Is every Nil manifold a nilmanifold?

Question

First of all this is an absolutely superlative answer it almost brought me to tears: https://math.stackexchange.com/a/3791368/758507

I am fairly certain that all compact 3 dimensional Nil manifolds (manifolds admitting Nil geometry) are nilmanifolds (admit a transitive action by a nilpotent Lie group). Every compact 3d nilmanifold (besides the torus which is abelian) is of the form $N_r:=H(3, \mathbb{R})/\Gamma_r$ where

$$H(3, \mathbb{R}) = \left\{\begin{bmatrix} 1 & x & z\\ 0 & 1 & y\\ 0 & 0 & 1\end{bmatrix} : x, y, z \in \mathbb{R}\right\}$$

is the three dimensional Heisenberg group, and

$$\Gamma_r = \left\{\begin{bmatrix} 1 & a & \frac{c}{r}\\ 0 & 1 & b\\ 0 & 0 & 1\end{bmatrix} : a, b, c \in \mathbb{Z}\right\}$$

where $ r $ is a nonzero integer. For a reference see theorem 5.4 bottom of page 25 in https://arxiv.org/abs/0903.2926 . I just want to confirm that these nilmanifolds $ N_r$ exhaust all compact 3d Nil manifolds. In particular I believe $ N_r $ is just the mapping torus of $ T^2 $ associated to $$ \begin{bmatrix} 1 & r \\ 0 & 1 \end{bmatrix} \in SL_2(\mathbb{Z}) $$ where again $ r $ is a nonzero integer. At this point it is worth mentioning that $ N_{\pm r} $ are diffeomorphic and moreover the mapping tori associated to the four matrices $$ \begin{bmatrix} 1 & \pm r \\ 0 & 1 \end{bmatrix}, \begin{bmatrix} 1 & 0 \\ \pm r & 1 \end{bmatrix} $$ are all diffeomorphic.

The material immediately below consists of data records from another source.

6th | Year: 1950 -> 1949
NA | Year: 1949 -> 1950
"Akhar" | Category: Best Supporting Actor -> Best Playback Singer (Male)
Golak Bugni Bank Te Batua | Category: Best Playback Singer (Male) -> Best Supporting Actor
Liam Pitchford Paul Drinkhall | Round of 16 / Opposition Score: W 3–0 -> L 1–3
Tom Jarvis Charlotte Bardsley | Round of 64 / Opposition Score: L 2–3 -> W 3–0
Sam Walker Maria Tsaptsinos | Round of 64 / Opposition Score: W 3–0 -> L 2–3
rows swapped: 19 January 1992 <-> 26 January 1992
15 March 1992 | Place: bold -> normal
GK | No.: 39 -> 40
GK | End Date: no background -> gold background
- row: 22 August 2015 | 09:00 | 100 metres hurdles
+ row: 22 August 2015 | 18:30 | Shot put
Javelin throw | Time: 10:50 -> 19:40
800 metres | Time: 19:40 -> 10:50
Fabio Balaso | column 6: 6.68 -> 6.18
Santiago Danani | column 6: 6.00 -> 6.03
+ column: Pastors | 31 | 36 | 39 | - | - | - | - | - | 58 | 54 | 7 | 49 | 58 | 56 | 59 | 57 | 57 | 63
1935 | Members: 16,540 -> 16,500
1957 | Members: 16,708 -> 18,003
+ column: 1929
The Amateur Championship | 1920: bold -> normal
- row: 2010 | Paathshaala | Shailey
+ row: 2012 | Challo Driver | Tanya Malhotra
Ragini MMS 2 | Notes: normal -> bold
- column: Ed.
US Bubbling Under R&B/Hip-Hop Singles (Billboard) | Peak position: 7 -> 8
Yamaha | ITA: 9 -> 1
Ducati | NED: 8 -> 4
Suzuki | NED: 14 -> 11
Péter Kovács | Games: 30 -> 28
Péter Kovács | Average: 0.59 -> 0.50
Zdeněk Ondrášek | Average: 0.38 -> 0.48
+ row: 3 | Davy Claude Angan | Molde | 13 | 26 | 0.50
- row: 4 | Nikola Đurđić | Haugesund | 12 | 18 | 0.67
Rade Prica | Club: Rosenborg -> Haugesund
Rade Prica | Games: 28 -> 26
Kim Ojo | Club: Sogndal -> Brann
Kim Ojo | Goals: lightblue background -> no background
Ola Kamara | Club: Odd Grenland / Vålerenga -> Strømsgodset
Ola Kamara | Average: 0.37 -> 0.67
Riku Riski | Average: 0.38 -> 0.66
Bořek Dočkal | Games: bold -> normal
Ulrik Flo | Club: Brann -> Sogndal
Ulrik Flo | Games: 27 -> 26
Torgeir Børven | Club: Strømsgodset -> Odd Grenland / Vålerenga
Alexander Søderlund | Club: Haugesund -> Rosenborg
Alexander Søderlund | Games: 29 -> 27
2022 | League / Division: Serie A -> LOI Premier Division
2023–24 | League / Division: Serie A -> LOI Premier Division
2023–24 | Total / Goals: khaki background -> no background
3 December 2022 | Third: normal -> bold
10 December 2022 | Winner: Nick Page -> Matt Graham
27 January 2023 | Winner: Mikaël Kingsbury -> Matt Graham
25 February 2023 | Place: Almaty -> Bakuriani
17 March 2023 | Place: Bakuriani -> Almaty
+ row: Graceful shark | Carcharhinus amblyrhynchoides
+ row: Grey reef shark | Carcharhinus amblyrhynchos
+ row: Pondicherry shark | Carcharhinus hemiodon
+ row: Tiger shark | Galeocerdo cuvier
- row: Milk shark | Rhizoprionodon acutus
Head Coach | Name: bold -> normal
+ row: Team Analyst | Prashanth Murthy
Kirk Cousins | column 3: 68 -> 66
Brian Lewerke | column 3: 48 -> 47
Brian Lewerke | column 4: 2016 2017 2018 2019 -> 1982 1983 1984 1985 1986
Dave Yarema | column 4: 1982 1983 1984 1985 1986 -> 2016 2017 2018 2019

If the $ N_r $ are all the compact Nil manifolds then by guess is correct. If there are other compact Nil manifolds then my guess is wrong. Again my question is:

Is every compact Nil manifold a nilmanifold?

Answer 1

No not every compact Nil manifold is a nilmanifold.

There are exactly two types of compact Nil manifolds. This can be checked from classifications based on Seifert fibrations.

The first type are circle bundles (in fact principal circle bundles) over the torus $ T^2 $. These are classified by their Euler number/ first Chern number $ r \neq 0 $. They are precisely the mapping tori of the maps (this map is just a Dehn twist repeated $ r $ times) $$ \begin{bmatrix} 1 & r \\ 0 & 1 \end{bmatrix} \in SL_2(\mathbb{Z}) $$ These are the nilmanifolds $ N_r \cong H(3,\mathbb{R})/\Gamma_r $ described in the question. These fully exhaust all compact 3d nilmanifolds, again see the question.

It turns out that this is only half the compact Nil manifolds. The other half are exactly the mapping tori of
$$ \begin{bmatrix} -1 & r \\ 0 & -1 \end{bmatrix} \in SL_2(\mathbb{Z}) $$ again $ r \neq 0 $. Since we have already exhausted all the compact 3d nilmanifolds above it is enough to show that this second list of mapping tori is distinct from the first list. One way to see that they are distinct is by appealing to the fact that every Nil manifold has a unique Seifert fibration and this second list corresponds to $$ \{b; (o_1, 0); (2, 1), (2, 1), (2, 1), (2, 1) \} $$ with $ b=-2 $ corresponding to the Euclidean mapping torus $ r =0 $ (the unit tangent bundle of the Klein bottle) and all the rest being distinct Nil manifolds. In particular, this second list is distinct from the first list which just has Siefert fibration type of actual circle bundles over the torus $ T^2 $.

For a proof without Seifert fibrations see Are these mapping tori different?

There are no other finite volume Nil manifolds since every finite volume Nil manifold is compact and orientable and for all geometries except $ H^3 $ and Sol the Seifert fiber spaces include all compact orientable examples.